Erstattungsfähigkeit von Gutachterkosten trotz doppelter Beauftragung
Das Amtsgericht (AG) Hamburg hat mit Urteil vom 30. März 2016 (33a C 336/15) entschieden, dass Autofahrer, die mit ihrem Fahrzeug schuldlos in einen Unfall verwickelt werden, grundsätzlich berechtigt sind, auf Kosten des Schädigers einen Sachverständigen zu beauftragen. Nichts anderes gilt, wenn die Gegenseite bereits einen Gutachter beauftragt hat.
Der klägerische Pkw war ohne dessen Verschulden bei einem Unfall beschädigt worden. In der Annahme, dass der Schaden erheblich sei, beauftragte der Kläger einen Gutachter mit der Besichtigung des Fahrzeugs ohne zu wissen, dass der Versicherer des Unfallverursachers bereits einen Sachverständigen eingeschaltet hatte.
Vor diesem Hintergrund lehnte der Versicherer die Zahlung der klägerischen Gutachterkosten ab. Das AG Hamburg gab der Klage des Geschädigten auf Zahlung der von ihm verauslagten Kosten in Höhe von fast 300,- € statt.
Nach richterlicher Auffassung gehören die Kosten eines von einem Geschädigten eingeholten Sachverständigen-Gutachtens zu den mit dem Schaden unmittelbar verbundenen und daher auszugleichenden Vermögensnachteilen.
Einzige Voraussetzung ist, dass die Begutachtung zur Geltendmachung des Schadenersatzanspruches erforderlich und zweckmäßig ist. Dabei kommt es auf die Sicht des Geschädigten zum Zeitpunkt der Beauftragung des Gutachters an, d.h. erforderlich sind diejenigen Aufwendungen, die ein verständiger, wirtschaftlich denkender Mensch in der Lage des Geschädigten tätigen würde.
Unerheblich ist, ob möglicherweise auch der Schädiger oder dessen Versicherer schon ein Sachverständigengutachten in Auftrag gegeben haben.
Bei der Frage der Kostenerstattung ist es auch nicht allein entscheidend, ob die Schadenhöhe einen gewissen Betrag übersteige, da der Geschädigte zum Zeitpunkt der Sachverständigenbeauftragung diese Höhe gerade nicht kenne.

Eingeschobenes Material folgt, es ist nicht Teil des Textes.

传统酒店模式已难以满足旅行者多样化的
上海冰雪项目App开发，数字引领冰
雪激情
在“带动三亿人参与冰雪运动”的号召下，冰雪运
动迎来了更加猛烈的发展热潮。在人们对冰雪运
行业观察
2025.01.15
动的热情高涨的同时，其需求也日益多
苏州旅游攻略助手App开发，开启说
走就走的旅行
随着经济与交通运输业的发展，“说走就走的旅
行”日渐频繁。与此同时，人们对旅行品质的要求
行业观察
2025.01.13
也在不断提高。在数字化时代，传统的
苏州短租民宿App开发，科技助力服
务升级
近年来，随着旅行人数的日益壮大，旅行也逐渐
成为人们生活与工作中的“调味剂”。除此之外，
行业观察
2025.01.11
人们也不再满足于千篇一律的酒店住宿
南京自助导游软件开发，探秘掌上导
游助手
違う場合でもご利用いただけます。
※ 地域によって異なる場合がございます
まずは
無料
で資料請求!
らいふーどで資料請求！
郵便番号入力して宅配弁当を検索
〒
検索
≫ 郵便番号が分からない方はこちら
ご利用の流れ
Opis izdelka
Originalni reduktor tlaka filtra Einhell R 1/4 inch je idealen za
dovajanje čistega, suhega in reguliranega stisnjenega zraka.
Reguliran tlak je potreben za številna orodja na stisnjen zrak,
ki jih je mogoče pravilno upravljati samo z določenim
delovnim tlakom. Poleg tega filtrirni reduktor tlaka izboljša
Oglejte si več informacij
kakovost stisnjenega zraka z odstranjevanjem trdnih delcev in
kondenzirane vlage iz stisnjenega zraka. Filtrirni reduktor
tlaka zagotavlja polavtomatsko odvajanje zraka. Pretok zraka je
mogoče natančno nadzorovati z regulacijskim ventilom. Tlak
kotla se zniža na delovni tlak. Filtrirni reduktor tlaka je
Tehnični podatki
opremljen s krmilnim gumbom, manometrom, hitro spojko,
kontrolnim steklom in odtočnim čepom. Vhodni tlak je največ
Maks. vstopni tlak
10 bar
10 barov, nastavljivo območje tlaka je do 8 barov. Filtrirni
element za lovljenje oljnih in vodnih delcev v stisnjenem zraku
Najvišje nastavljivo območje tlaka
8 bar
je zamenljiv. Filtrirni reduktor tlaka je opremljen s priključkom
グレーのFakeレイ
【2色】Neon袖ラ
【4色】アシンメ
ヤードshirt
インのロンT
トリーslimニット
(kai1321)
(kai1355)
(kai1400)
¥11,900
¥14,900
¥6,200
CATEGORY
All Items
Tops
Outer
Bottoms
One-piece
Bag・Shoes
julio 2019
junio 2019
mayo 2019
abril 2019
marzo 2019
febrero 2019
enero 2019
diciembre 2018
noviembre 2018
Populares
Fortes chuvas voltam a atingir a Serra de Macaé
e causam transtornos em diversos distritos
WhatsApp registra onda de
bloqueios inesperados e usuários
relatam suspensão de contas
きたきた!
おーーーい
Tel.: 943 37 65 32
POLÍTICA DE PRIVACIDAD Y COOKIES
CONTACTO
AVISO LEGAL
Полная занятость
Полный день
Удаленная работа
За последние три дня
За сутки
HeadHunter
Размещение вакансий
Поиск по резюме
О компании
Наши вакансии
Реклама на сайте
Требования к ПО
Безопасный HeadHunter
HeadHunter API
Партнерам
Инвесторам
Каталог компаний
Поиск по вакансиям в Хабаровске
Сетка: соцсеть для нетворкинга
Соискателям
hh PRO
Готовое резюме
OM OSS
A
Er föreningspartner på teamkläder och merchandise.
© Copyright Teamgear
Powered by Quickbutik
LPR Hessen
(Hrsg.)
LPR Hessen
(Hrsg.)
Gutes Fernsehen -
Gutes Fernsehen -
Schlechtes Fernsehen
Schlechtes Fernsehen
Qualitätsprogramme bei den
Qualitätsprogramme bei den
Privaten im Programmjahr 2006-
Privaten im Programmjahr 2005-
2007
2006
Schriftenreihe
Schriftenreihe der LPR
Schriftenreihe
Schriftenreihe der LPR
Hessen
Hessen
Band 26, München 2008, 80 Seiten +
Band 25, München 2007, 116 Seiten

Bei reinen Bagatellschäden < 750,- € muss der Schädiger bzw. dessen Versicherer regelmäßig jedoch nicht die Kosten für ein von dem Geschädigten beauftragtes Gutachten tragen, wenn keine Gefahr von Weiterungen besteht oder ein teilweise verdeckter Schadenumfang vorliegt. Dann reicht die Einholung eines Kostenvoranschlags aus.
Im vorliegenden Fall waren diese Voraussetzungen nicht erfüllt, so dass der Versicherer des Schädigers die Gutachterkosten erstatten muss.